Mais le banc n’est plus là. C’est assis là, qu’après de longues minutes à sangloter et ne plus rien comprendre à rien, j’avais levé les yeux au ciel, et nous avion vu Pauline et moi avec stupéfaction ce qui n’était pas là les jours précédents : l’arbre immense qui s’élevait de la cour intérieur, dépassant le petit mur de briques, était alors rempli de magnifiques fleurs roses, couvrant toute la vue qu’on avait du ciel auparavant. Nous avions partagé ce moment saisissant, sans un mot, le voyant comme un signe.

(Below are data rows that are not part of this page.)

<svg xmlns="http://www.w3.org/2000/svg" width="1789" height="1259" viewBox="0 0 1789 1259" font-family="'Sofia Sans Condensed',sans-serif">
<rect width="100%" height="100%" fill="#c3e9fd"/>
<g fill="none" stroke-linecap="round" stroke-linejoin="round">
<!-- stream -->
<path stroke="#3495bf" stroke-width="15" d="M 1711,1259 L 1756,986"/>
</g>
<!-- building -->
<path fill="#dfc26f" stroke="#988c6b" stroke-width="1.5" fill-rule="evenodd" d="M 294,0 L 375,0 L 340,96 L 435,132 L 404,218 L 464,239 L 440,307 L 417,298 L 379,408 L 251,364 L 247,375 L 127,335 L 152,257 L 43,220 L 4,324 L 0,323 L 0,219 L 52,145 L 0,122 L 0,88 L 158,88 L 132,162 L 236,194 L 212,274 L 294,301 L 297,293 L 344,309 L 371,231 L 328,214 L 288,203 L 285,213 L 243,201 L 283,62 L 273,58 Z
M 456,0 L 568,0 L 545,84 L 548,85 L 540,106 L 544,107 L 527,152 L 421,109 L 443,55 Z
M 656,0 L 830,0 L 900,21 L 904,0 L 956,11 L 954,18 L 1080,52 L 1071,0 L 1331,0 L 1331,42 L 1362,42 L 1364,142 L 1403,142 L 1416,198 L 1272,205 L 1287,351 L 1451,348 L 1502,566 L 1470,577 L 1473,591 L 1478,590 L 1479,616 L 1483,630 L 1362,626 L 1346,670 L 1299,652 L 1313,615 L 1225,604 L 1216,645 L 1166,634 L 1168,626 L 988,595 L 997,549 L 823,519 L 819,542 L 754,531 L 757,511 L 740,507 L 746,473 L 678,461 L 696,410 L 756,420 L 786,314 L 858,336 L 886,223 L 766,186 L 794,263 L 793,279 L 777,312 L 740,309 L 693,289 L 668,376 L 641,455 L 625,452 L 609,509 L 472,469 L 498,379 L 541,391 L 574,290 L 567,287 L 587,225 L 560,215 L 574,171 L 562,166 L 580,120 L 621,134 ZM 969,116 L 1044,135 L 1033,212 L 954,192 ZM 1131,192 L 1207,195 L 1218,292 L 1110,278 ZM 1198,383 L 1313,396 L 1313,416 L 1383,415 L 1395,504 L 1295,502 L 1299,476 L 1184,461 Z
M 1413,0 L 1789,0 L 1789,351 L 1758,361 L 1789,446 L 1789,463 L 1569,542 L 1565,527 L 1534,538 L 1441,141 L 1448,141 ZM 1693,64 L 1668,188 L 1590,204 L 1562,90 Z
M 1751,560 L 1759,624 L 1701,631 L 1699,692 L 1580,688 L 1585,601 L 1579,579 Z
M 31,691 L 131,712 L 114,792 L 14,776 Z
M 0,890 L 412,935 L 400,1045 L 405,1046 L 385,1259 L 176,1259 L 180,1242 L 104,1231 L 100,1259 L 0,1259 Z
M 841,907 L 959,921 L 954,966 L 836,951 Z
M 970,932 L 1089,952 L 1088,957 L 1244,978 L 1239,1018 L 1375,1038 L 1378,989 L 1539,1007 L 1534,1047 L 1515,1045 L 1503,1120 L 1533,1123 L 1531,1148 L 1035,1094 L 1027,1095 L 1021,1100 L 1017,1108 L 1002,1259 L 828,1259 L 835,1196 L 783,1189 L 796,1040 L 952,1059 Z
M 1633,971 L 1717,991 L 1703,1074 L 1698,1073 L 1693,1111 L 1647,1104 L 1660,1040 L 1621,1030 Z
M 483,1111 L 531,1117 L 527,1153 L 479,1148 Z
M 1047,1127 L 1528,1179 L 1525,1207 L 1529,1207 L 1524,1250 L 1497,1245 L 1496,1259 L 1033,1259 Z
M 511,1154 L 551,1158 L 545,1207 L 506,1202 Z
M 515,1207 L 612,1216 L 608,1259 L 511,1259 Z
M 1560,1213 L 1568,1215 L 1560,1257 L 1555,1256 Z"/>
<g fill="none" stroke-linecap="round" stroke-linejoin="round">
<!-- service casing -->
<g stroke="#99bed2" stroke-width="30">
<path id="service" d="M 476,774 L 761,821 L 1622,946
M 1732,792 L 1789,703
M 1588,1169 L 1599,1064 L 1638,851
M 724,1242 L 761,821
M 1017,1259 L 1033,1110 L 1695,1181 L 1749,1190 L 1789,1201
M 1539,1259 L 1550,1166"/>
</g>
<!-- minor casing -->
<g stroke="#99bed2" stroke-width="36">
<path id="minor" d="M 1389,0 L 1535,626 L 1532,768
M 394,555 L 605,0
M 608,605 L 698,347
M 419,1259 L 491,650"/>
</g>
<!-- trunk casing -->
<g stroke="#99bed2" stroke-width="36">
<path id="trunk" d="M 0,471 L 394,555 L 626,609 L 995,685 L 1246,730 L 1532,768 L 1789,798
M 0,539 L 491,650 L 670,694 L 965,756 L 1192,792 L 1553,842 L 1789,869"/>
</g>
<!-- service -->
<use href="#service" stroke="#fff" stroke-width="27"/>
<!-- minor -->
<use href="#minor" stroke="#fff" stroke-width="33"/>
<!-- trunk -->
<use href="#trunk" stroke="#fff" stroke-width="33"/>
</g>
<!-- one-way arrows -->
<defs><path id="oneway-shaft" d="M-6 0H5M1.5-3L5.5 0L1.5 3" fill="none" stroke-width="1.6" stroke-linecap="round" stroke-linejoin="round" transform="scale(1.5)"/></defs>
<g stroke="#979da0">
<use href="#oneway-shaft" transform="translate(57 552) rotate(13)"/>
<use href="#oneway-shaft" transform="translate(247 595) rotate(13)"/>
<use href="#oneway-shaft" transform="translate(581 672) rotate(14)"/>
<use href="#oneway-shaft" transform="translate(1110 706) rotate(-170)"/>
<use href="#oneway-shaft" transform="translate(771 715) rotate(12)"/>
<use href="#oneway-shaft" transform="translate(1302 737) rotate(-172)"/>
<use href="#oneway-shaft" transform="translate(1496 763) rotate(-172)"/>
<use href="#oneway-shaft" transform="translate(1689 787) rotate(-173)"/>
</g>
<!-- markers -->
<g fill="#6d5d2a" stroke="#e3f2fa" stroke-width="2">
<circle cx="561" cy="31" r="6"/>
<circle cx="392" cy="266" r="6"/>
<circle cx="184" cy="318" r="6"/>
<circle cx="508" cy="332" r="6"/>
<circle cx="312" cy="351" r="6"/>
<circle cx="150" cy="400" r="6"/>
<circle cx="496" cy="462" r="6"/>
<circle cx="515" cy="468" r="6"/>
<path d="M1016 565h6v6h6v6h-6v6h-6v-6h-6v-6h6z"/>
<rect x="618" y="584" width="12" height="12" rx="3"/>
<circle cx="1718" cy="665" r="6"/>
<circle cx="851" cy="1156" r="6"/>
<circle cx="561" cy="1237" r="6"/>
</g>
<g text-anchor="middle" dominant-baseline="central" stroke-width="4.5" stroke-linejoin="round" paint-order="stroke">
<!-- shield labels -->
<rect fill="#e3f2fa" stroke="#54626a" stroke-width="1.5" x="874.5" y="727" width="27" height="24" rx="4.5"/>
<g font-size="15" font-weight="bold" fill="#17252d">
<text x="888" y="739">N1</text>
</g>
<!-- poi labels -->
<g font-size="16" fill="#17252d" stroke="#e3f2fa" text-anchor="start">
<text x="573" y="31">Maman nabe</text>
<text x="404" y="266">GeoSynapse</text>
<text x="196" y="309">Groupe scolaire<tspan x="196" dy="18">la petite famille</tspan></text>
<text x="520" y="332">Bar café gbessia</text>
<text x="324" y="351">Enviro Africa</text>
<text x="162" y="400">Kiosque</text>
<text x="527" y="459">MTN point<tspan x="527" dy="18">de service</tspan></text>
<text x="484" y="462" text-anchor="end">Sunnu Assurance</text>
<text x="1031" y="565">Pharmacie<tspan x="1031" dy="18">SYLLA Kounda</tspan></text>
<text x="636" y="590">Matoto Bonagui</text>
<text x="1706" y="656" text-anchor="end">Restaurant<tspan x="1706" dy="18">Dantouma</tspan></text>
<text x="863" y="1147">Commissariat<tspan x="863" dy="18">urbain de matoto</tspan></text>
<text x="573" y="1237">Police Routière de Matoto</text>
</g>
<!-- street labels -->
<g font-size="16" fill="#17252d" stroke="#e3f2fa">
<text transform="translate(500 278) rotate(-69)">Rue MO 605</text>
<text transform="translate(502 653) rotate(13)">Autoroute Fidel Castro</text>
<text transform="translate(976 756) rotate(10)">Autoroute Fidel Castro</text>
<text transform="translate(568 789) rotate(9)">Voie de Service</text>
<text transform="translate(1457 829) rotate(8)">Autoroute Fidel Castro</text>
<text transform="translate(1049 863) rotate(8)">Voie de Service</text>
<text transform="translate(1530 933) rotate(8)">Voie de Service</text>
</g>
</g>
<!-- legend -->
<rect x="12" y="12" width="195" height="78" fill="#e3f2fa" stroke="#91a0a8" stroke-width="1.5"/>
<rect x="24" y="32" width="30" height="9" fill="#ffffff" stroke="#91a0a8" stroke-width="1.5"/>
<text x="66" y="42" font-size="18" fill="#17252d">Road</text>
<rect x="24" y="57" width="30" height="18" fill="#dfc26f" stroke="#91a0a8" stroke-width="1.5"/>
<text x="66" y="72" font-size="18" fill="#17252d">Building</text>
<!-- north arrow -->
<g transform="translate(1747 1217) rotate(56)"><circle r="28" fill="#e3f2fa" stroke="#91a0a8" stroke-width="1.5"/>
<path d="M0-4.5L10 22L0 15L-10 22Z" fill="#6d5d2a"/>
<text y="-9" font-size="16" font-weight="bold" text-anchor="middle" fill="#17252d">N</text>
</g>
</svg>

J’anticipais aussi de revoir cet arbre. Dans ma tête qui courait après les songes, j’avais imaginé revenir ici et revoir cet arbre toujours en fleurs. J’avais imaginé Jesus me dire qu’il ne comprenait pas, que depuis l’an dernier, l’arbre était toujours en fleurs. Mais l’arbre aussi, n’est plus là. Jesus nous a plutôt dit que l’an dernier, à la saison des pluies, de forts vents ont fait plier l’arbre et il s’est écrasé sur le mur de briques et le toit du dortoir. Ils ont du le couper. Au ciel figure maintenant un grand espace. Mais on peut y voir d’autres arbres qu’on ne voyait pas avant. Et dans la cour intérieure, là ou nous mangions nos repas sur les tables de ciment, gisent les branches et le tronc immense de l’arbre, en amas de bois épars. La cour en est pleine, on peut à peine y circuler. Ce bois sera utilisé pour construire des clôtures pour le jardin, des échelles, et des tuteurs qui aideront d’autres arbres et plantes à pousser, partout sur le terrain du CESTA.

Ici comme ailleurs, les vies se transforment, la vie continue. Et de nouvelles aventures attendent ceux qui y croient, et ceux qui aiment. Demain, la nôtre continue.